Given records —
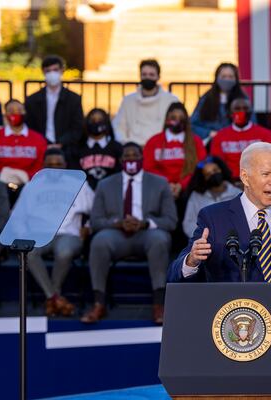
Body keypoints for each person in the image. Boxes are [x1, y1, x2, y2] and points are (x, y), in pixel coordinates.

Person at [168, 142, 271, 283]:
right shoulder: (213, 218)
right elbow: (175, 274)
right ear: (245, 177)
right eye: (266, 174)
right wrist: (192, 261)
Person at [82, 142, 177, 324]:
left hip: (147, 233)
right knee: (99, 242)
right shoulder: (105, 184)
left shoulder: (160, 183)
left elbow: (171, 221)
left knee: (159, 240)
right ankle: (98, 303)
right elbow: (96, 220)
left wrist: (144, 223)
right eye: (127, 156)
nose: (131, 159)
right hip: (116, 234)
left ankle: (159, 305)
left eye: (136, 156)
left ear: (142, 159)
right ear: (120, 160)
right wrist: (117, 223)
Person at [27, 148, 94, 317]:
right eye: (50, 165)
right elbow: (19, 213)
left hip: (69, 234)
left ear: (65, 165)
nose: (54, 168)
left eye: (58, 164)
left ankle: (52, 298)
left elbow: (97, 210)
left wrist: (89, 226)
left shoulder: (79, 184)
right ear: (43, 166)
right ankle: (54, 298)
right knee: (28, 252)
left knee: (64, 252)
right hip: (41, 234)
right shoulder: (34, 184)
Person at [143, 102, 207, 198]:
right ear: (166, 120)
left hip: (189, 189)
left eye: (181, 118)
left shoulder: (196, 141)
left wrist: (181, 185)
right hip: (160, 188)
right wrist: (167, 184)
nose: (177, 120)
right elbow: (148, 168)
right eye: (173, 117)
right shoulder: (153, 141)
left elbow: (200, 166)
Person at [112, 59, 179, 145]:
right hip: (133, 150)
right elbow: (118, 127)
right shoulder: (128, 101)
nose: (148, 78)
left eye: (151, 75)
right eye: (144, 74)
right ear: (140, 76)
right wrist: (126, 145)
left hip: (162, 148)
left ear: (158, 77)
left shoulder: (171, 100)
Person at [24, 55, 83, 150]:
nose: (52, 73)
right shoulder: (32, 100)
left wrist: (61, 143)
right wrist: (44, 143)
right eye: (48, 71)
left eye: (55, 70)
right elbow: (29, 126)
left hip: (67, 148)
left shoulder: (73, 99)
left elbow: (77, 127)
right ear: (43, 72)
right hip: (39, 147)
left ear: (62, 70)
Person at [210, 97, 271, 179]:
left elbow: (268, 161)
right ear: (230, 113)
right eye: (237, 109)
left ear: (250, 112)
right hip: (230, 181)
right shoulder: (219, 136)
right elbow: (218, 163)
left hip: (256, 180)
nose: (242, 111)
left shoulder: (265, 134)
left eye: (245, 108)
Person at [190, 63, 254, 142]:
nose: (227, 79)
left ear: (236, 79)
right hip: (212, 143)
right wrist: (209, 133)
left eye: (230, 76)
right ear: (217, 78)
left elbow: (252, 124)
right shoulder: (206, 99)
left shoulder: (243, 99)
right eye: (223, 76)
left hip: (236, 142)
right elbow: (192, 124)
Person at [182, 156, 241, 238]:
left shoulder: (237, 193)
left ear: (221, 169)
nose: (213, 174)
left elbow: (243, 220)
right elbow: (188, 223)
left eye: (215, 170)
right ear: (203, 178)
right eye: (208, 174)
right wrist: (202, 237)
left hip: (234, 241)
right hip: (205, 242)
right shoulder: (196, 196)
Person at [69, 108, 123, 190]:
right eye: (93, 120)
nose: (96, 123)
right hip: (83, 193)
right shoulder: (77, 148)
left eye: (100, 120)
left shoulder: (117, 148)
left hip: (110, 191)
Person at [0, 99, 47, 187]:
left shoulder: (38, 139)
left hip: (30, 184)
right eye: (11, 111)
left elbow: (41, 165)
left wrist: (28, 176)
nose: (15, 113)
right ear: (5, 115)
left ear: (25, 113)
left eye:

Instructions to follow —
The last part of the records is the answer, beginning at the line that holds "right eye: (223, 76)" and including the final line, repeated exactly.

Answer for the task —
right eye: (223, 76)
left hip: (236, 142)
right elbow: (192, 124)
Person at [182, 156, 241, 238]:
left shoulder: (237, 193)
left ear: (221, 169)
nose: (213, 174)
left elbow: (243, 220)
right elbow: (188, 223)
left eye: (215, 170)
right ear: (203, 178)
right eye: (208, 174)
right wrist: (202, 237)
left hip: (234, 241)
right hip: (205, 242)
right shoulder: (196, 196)
Person at [69, 108, 123, 190]:
right eye: (93, 120)
nose: (96, 123)
right hip: (83, 193)
right shoulder: (77, 148)
left eye: (100, 120)
left shoulder: (117, 148)
left hip: (110, 191)
Person at [0, 99, 47, 187]:
left shoulder: (38, 139)
left hip: (30, 184)
right eye: (11, 111)
left elbow: (41, 165)
left wrist: (28, 176)
nose: (15, 113)
right ear: (5, 115)
left ear: (25, 113)
left eye:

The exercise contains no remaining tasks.